The inability of the iPad to play Flash content is just one of the oddities that you may have discovered by now. This simply includes both playing games and streaming video. Here are some of the great reasons that have made Flash notorious in the Apple family.
- It didn’t have full support for touch screen mobile devices
- Issues of security and performance have been caused by Flash
- It consumes a huge part of the battery life
- It creates an extra level in the middle of the operating system and the developer.
For this reason, you wouldn’t see an official Flash support for Flash Player on the iPad ever. Nevertheless, you still can get Flash Player to work on your advantage. Hence, here are ways in which you can play Flash over the iPad.
- Photon Browser – if you want to play Flash games or videos on your iPad, you need to try Photon browser, which is a full-fledged browser with every feature that users expect in a Web browser. Such would include tabbed Web pages, private browsing, full-screen browsing, bookmarks, anonymous browsing, and the option to print.
Its ability to run Flash makes it a popular browser, which provides some settings that would optimize the experience. It also has an on-screen keyboard to control Flash content such as game controls.
- Puffin Web Browser – a couple of options is available for you when using Puffin Web browser, namely the free and paid versions. Moreover, it doesn’t only support running Flash games or playing videos, because it also provides a choice of controlling them via a virtual trackpad.

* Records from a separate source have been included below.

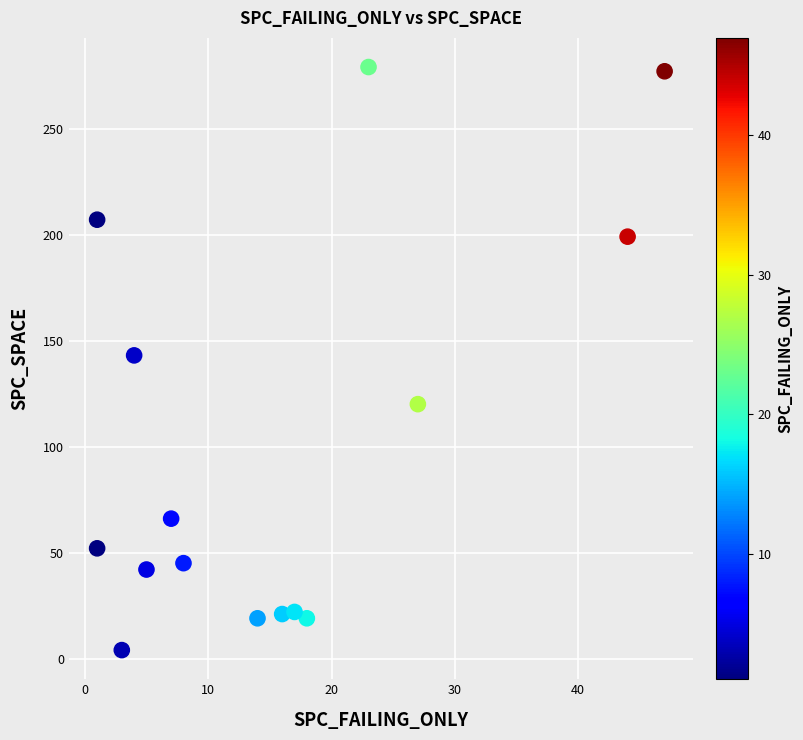

What is the range of Y values (max minus min)?

275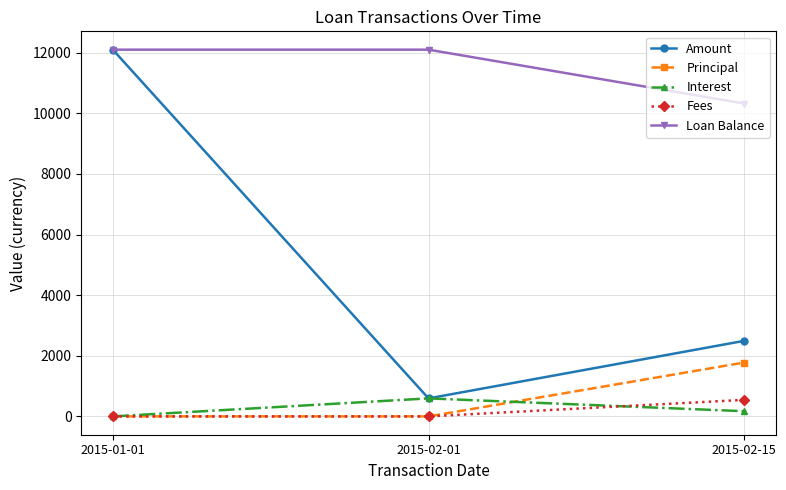

Count the Amount values in the range 594 to 12100.

3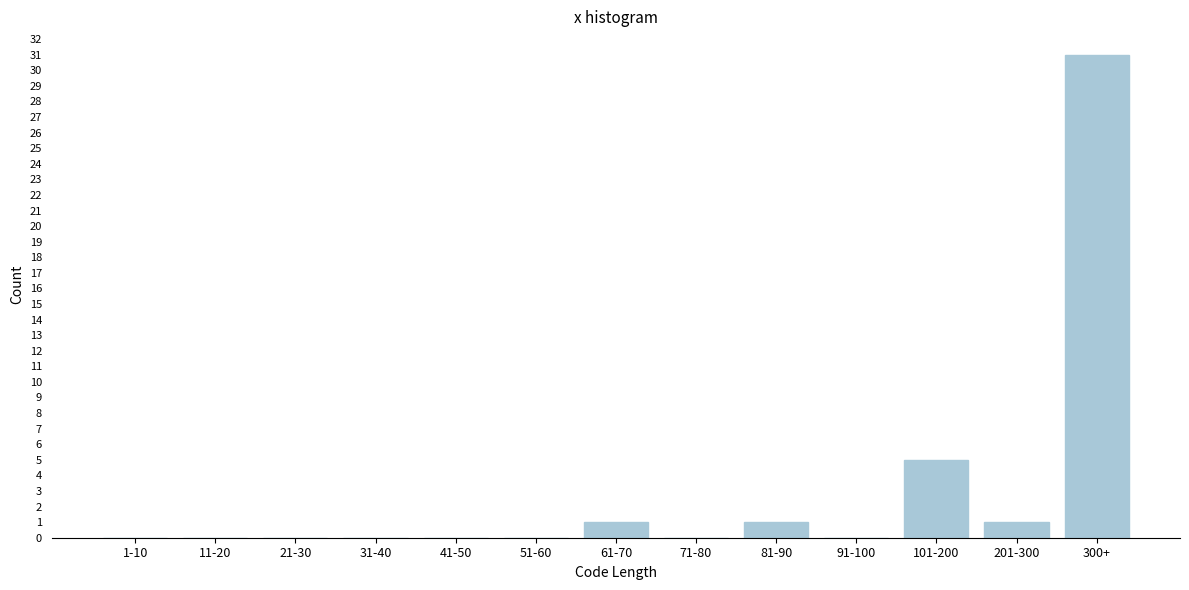

Reading right to left, extract all data points from this chart.

300+=31	201-300=1	101-200=5	91-100=0	81-90=1	71-80=0	61-70=1	51-60=0	41-50=0	31-40=0	21-30=0	11-20=0	1-10=0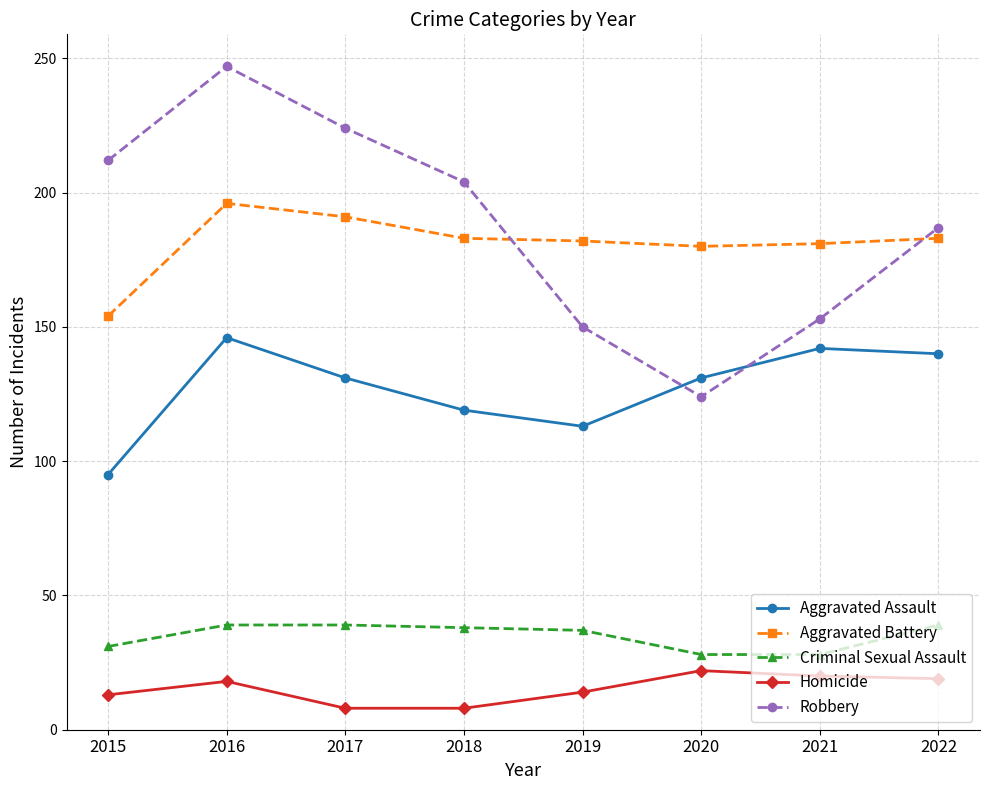

Is it true that Aggravated Assault equals 236 at 2016?

False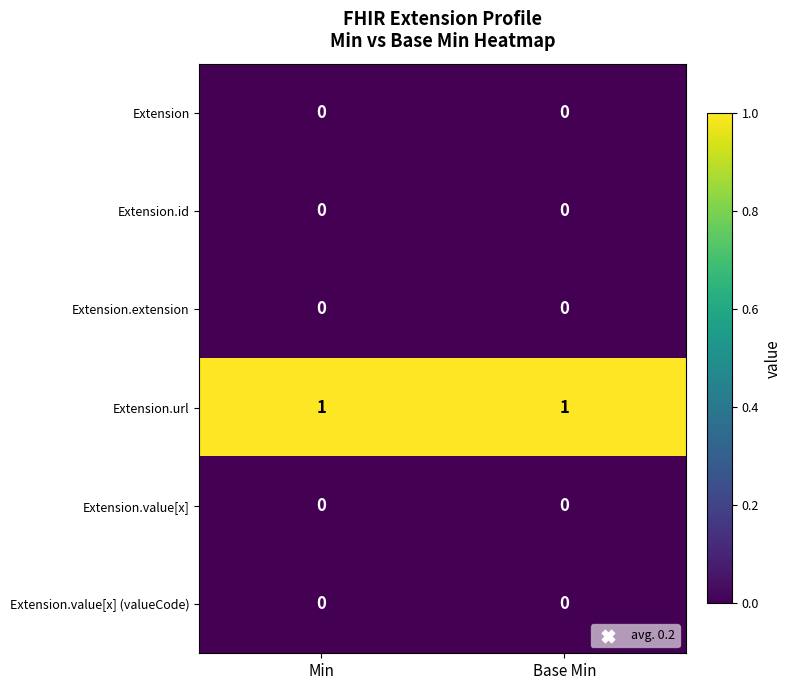

True or false: Extension.value[x] has a value of 0 at Min.

True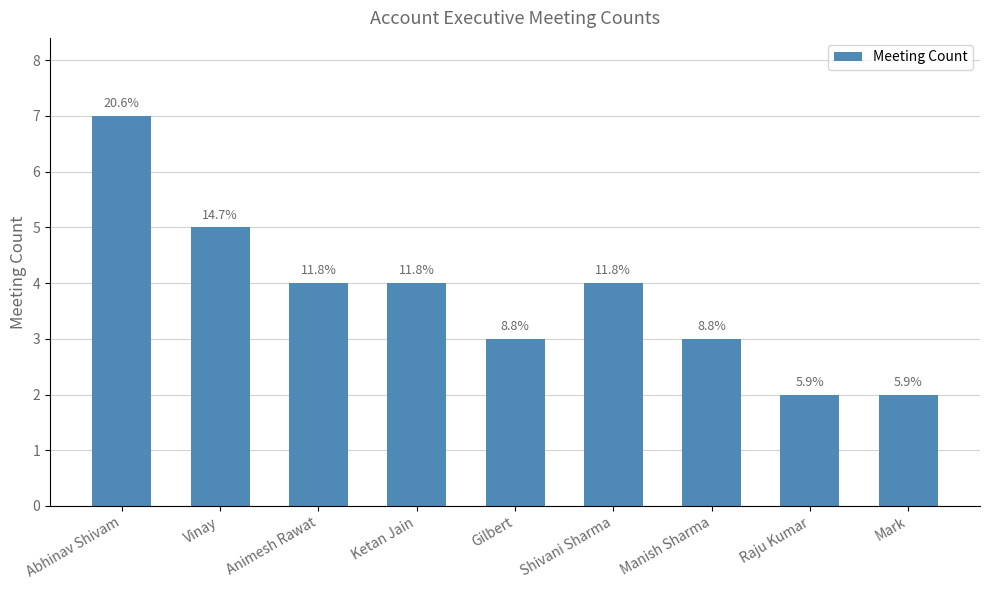

What is the label of the 2nd bar from the left?

Vinay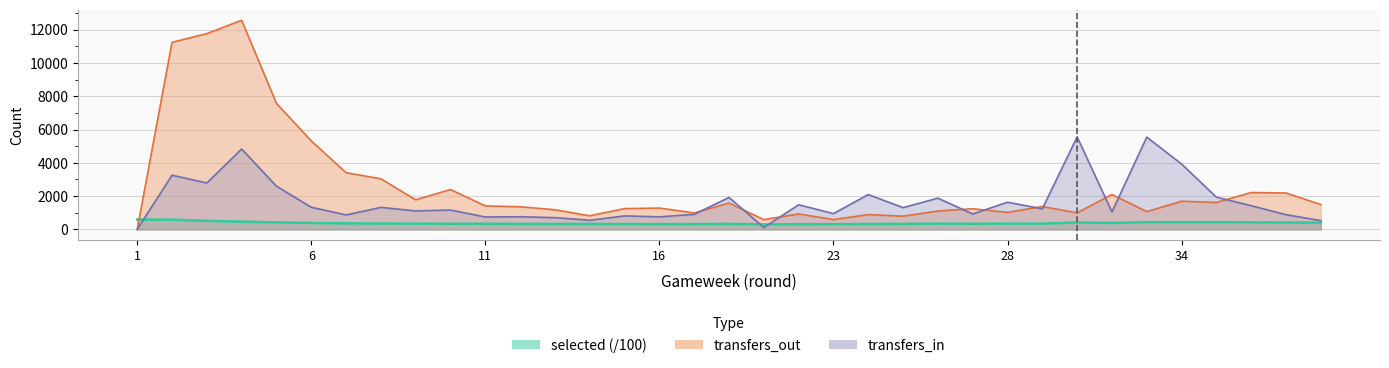

The selected series shows 309.3 at 22. True or false?

True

- Cloud Browser – unlike other browsers, Cloud browser doesn’t work by downloading the Web content to the browser after passing the remote server. Its concept was indeed taken from the iOS Safari browser, with modern and natural user interface.
You might want to avoid using other Flash-based browsers due to some technical issues. In fact, due to the adoption of HTML5 standards, more and more reliable Flash-based browsers are leaving the App Store. Thus, they have been replaced by apps that might not live up to expectations.
At some point, these apps would have a host browser taken from your own iOS device. As a result, it will be used to cache the Web page for that particular mobile browser. Take note that Web browsers sometimes deal with pertinent information, which might be compromised if not properly managed. Therefore, you have to stick to a list of trusted Web browsers instead of downloading just anything that would support Flash Player content on your iPad or any iOS device for that matter.